In Bangkok, navigation is also temporal, three dimensional space is supplemented by separate planes of three dimensional time. The city interacts with its own past and present, but also with my own present and past; all the experiences and expectations I have carried with me to this point. The physical city collides with a Bangkok of ten years past; the vague memories and alter ego of a briefly lived-in city directing me to turn right here or left there on some long forgotten sense of direction. A decade ago the plane’s evening descent was like being plunged into pure cobalt, the city dark but with a quiet luminescence retained from the heat of the day. I was delivered into a city of emptiness and possibility and stood for endless hours on its threshold while red eye flights dragged the stars across the night sky. Now in the heat of midday, the city drops over me the patchwork quilt of memory: two block here, three blocks there, a not quite uncertainty about what lies around the next corner.

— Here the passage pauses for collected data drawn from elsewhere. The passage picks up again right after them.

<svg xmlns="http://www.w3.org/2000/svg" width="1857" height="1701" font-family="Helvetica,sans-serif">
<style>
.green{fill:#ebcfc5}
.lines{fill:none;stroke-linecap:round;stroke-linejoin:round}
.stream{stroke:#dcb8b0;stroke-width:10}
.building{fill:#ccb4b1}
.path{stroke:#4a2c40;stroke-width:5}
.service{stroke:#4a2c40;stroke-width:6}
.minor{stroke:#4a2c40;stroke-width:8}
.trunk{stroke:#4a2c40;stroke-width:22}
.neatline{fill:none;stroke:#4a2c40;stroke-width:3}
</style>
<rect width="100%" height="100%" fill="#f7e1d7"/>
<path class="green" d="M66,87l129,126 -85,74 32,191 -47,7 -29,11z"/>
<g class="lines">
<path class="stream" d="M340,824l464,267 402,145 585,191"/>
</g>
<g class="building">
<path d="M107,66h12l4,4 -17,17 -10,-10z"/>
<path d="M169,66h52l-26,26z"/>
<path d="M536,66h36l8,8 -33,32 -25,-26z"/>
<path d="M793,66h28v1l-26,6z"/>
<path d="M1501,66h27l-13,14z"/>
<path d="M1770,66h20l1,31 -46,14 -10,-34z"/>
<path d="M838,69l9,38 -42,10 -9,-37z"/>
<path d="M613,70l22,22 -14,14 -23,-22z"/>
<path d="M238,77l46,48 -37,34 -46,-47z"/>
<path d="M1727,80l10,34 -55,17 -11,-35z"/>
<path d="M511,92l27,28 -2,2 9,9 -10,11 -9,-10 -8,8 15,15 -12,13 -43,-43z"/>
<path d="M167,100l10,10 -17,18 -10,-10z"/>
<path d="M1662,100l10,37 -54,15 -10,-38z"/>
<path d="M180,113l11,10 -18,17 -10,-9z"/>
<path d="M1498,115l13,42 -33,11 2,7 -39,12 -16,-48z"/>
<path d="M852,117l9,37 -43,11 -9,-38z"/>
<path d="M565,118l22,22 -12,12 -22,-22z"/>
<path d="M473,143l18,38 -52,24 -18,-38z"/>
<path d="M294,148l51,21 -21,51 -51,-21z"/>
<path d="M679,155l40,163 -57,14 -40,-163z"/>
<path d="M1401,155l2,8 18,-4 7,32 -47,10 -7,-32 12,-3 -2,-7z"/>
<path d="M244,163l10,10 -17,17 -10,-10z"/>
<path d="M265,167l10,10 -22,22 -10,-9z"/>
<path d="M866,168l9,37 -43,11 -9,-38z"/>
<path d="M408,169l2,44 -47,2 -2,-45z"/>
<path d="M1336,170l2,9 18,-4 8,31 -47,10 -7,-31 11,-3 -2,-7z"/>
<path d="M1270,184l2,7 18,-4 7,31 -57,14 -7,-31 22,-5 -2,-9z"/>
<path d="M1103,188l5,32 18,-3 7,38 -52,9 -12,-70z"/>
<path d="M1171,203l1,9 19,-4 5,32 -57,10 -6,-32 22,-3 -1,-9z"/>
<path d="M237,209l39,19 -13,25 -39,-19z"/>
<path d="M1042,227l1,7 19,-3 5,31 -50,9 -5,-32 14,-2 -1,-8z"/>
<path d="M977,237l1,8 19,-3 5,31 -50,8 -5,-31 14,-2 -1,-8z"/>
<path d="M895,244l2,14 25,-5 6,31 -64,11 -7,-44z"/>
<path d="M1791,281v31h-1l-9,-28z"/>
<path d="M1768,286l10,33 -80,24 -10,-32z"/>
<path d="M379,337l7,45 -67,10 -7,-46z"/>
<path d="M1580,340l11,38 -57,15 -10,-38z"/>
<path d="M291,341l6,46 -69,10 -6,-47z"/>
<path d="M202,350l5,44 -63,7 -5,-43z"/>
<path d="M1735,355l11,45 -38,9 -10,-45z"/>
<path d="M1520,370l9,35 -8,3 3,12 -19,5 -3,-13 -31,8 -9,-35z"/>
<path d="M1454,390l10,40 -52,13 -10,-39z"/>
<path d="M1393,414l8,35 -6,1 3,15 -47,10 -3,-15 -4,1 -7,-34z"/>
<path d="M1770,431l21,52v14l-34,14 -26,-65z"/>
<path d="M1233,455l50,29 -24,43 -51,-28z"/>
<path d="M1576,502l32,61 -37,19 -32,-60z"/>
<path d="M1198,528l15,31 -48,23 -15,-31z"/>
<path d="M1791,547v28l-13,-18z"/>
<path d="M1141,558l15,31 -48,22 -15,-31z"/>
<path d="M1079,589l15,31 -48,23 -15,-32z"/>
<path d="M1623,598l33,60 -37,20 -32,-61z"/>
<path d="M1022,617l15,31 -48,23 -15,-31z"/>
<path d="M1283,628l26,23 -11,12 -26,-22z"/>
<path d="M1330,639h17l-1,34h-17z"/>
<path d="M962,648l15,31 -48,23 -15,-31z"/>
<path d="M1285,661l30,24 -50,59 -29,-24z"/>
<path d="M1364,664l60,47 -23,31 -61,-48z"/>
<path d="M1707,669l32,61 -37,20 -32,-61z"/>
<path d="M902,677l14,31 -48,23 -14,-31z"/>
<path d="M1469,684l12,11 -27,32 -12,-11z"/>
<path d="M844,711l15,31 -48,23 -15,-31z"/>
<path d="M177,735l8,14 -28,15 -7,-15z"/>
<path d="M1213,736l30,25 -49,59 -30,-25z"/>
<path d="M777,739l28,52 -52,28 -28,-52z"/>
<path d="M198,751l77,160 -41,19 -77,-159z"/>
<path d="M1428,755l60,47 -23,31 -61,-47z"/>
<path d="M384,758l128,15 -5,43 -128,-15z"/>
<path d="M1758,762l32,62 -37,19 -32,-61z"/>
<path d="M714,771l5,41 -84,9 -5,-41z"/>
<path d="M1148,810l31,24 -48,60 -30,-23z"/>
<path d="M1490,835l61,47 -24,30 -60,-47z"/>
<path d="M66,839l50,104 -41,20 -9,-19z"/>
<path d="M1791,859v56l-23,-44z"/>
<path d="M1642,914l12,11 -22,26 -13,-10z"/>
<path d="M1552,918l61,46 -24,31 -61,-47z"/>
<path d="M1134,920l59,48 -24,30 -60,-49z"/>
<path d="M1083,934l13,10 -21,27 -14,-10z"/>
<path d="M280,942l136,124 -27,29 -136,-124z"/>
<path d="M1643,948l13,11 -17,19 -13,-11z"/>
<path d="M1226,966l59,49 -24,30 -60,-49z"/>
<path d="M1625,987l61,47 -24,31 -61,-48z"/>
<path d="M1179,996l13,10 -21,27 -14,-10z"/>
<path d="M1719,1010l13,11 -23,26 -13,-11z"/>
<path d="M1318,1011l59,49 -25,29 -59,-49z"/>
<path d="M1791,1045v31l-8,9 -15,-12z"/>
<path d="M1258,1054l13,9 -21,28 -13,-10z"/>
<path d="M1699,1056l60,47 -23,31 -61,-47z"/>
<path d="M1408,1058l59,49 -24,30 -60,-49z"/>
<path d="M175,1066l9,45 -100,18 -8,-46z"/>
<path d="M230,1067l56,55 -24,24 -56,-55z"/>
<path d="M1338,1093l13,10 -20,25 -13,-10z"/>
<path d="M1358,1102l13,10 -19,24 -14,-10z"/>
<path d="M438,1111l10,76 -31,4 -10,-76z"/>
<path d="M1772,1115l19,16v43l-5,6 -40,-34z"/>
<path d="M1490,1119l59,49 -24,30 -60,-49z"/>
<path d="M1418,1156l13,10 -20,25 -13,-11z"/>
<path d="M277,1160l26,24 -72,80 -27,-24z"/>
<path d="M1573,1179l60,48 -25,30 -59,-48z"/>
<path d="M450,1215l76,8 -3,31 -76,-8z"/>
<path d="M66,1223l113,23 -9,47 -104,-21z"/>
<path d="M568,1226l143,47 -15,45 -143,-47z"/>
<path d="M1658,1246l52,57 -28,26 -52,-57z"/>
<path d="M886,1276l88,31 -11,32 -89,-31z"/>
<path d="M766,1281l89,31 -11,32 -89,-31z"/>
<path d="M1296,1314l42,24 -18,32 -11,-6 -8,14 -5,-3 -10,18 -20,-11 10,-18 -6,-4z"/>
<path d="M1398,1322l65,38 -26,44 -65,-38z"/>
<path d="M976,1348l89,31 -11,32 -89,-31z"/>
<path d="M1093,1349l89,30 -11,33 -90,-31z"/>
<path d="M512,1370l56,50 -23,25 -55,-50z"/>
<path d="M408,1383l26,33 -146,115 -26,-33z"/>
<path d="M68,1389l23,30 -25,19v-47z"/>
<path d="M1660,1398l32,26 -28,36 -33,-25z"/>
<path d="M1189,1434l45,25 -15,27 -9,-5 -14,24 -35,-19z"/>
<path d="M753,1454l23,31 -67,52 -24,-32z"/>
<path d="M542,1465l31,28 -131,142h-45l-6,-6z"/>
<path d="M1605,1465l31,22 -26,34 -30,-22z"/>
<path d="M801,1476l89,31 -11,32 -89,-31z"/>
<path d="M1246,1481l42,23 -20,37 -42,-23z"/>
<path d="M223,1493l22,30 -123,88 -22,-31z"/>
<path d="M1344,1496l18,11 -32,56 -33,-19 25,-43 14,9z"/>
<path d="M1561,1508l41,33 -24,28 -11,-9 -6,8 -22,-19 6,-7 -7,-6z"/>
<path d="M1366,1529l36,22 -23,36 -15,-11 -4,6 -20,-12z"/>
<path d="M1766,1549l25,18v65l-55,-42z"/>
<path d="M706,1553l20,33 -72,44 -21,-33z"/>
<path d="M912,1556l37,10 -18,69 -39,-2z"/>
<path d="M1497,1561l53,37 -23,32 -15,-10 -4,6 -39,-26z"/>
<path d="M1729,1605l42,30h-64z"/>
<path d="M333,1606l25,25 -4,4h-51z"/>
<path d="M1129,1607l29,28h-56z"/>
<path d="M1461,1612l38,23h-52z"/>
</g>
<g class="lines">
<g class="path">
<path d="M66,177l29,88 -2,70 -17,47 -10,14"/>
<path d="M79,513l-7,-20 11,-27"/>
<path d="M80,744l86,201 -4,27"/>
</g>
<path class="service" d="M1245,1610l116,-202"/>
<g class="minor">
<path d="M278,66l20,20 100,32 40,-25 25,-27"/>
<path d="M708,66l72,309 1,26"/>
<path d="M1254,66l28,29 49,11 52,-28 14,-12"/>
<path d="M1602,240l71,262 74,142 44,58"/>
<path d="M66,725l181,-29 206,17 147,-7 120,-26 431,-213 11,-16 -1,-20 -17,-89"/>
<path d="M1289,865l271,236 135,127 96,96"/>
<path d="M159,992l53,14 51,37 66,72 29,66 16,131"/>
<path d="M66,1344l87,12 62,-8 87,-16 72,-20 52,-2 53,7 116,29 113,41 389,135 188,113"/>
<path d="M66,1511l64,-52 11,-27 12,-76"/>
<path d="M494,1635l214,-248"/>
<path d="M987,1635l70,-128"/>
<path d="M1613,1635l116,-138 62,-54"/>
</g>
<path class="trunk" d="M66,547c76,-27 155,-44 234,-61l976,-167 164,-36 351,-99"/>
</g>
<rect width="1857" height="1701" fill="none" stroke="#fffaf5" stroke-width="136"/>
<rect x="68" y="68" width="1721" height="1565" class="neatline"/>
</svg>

Bangkok’s urban landscape is scattered here and there with giant skyscrapers, halted halfway in construction because the company responsible has simply run out of money. Symptomatic of the variables of the fortunes of the city, and the past-present-future time scale that it seems to have such a healthy disrespect for, many look fully formed from a distance. It is only close up that they are revealed as hollow, the exoskeletons of more prosperous and aspirational years. Now moving neither forward nor backward in time, they are sure only of one direction: up. Along the river, the gleaming new, upwardly mobile apartment blocks of the once gleaming new, upwardly mobile look much as they do anywhere in the world. Until you notice the balconies overgrown with foliage, rough bursts of green cascading down the once white walls, and it’s difficult to decide if the building is still inhabited or this is a tiny foothold from which the jungle might reclaim the concrete.

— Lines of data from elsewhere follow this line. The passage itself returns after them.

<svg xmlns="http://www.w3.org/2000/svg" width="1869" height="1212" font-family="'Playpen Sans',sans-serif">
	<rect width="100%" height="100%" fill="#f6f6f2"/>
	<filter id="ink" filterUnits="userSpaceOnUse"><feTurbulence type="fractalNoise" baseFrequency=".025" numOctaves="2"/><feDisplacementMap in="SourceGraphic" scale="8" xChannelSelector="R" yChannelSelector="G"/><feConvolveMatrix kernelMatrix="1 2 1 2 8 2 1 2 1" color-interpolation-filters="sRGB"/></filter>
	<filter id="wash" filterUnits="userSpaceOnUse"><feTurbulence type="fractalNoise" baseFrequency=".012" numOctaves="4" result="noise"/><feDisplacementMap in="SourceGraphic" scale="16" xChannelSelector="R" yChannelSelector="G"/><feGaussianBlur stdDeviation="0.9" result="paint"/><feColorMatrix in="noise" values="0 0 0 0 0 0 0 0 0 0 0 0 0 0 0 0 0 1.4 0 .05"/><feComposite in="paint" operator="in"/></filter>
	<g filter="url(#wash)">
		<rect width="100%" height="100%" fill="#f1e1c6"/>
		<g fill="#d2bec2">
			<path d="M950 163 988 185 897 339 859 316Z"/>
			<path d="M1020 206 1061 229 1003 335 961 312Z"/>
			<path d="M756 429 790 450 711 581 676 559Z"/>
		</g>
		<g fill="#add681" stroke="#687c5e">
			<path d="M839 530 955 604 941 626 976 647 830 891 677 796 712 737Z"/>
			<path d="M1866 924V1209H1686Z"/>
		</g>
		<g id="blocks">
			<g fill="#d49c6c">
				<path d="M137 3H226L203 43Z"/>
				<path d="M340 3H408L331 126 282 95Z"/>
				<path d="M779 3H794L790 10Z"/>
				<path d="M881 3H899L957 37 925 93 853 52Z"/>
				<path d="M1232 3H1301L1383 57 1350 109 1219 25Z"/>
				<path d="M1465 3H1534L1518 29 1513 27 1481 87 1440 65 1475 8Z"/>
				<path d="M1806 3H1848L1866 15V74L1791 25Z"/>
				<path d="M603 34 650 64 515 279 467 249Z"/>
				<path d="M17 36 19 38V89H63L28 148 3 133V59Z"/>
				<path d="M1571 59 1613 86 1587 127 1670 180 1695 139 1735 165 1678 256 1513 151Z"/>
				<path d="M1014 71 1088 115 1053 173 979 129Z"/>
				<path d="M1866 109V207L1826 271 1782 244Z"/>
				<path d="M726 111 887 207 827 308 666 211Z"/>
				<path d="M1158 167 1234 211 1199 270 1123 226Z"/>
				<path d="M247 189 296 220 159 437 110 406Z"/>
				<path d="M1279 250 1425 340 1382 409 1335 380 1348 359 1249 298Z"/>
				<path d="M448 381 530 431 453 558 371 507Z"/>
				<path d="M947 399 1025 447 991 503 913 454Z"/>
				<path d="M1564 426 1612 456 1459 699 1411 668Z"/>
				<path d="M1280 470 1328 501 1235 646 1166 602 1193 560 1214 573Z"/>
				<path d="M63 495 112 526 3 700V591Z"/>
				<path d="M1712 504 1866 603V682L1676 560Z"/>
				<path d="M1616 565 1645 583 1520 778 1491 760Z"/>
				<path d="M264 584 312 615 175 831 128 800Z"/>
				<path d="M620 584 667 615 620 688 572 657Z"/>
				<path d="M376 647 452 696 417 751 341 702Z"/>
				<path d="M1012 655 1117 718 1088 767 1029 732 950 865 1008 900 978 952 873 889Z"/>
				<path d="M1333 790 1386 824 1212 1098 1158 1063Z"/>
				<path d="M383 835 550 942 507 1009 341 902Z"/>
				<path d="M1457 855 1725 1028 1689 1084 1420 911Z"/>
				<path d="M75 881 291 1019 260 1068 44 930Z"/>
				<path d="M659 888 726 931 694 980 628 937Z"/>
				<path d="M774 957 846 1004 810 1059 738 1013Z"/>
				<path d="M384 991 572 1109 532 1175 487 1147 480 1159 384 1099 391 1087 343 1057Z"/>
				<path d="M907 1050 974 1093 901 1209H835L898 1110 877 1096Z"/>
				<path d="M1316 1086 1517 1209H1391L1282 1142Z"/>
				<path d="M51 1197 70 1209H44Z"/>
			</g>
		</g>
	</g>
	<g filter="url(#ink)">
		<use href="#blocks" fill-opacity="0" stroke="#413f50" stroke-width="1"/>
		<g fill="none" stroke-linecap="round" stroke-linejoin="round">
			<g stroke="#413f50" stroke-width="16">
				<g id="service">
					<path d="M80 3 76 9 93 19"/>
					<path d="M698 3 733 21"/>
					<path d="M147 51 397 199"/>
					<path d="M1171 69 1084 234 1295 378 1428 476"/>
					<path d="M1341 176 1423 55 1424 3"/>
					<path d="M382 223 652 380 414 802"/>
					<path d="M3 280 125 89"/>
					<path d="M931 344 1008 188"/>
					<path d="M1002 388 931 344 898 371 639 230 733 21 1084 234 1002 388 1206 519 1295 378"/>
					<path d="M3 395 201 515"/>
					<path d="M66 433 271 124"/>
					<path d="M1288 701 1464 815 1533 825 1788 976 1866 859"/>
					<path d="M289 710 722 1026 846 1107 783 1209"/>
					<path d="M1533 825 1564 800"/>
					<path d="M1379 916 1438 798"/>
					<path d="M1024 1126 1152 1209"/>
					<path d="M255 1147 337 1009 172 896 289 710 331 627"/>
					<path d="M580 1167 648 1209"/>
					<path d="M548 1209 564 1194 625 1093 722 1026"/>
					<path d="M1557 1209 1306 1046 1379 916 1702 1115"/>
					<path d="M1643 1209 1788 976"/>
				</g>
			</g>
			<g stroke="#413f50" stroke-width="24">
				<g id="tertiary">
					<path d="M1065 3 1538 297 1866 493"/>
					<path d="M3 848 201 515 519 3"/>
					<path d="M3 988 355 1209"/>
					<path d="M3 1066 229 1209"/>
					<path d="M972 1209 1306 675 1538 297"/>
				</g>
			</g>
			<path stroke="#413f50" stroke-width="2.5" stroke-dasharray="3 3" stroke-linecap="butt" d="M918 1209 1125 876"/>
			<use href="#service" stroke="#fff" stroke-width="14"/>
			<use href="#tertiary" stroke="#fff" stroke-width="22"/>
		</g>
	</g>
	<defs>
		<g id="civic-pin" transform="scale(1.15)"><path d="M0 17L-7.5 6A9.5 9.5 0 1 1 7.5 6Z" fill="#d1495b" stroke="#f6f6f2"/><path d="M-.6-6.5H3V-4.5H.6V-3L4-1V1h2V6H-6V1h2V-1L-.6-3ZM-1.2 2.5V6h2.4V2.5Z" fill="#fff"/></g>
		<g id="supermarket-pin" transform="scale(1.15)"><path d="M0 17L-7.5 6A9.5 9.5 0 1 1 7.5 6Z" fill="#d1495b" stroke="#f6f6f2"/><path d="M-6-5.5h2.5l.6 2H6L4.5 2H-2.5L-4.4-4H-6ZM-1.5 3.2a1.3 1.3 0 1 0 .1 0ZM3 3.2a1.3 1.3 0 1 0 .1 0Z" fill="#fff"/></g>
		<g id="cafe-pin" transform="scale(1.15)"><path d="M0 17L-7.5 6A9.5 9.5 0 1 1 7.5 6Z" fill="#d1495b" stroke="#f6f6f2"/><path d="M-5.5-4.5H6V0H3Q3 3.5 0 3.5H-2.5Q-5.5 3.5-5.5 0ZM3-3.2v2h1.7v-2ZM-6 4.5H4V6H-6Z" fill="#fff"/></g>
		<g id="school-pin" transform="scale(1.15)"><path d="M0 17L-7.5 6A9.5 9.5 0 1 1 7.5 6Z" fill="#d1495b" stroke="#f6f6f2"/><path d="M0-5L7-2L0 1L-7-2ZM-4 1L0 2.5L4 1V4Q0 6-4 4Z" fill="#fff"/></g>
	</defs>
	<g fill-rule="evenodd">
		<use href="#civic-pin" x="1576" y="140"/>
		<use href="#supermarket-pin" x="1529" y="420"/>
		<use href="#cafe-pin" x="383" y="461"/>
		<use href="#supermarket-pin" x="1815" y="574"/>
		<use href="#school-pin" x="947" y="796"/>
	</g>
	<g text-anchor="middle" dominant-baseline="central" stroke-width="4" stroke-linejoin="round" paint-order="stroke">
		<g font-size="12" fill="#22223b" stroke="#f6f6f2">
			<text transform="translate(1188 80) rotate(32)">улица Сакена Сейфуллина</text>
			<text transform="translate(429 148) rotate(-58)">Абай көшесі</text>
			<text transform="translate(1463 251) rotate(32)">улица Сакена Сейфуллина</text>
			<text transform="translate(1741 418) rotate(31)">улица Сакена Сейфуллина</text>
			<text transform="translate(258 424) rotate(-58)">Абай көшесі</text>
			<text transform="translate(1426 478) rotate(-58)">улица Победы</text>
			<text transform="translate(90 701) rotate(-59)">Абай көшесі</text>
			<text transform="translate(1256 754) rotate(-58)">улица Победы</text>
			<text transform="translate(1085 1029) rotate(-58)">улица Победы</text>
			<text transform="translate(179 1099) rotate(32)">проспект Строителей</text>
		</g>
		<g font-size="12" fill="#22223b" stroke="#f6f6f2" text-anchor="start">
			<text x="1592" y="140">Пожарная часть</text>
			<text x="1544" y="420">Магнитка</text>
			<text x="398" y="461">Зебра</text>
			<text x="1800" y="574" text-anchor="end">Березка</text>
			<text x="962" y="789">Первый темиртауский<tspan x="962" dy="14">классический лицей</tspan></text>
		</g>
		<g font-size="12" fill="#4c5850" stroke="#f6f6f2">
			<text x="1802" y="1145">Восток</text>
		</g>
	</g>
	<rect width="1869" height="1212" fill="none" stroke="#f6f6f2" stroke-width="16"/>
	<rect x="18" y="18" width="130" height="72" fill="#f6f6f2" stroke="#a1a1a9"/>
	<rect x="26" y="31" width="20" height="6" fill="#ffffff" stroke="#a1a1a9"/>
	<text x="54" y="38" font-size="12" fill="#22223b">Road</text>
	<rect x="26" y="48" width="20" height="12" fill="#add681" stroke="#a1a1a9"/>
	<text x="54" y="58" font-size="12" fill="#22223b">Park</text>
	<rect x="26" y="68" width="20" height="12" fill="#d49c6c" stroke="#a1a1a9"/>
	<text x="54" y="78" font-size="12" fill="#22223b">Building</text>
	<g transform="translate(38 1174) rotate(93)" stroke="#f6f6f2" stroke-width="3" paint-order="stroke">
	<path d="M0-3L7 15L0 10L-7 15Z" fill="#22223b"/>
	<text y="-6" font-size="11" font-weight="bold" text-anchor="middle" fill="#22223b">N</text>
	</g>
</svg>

Bangkok is and is not the left-to-right, x-and-y lines of the map. As a city it can only be grasped at in the subjective, tangential language of poetry, not through the rigid objectivity of the Cartesian grid. It is these poetic cities I am always drawn to: from the black crows gorging on bright mangoes among immodest green countryside of Arundhati Roy’s Kerala, to the plunging eighteen degree cold of Peter Høeg’s Copenhagen where the freezing harbour water traps salt water in pockets with structures like veins, and to the labyrinthine world of Jeanette Winterson’s Venice where it’s never possible to take the same route across the waterways twice. It is these places I am looking for, knowing all the while that having arrived I will both find them and not find them.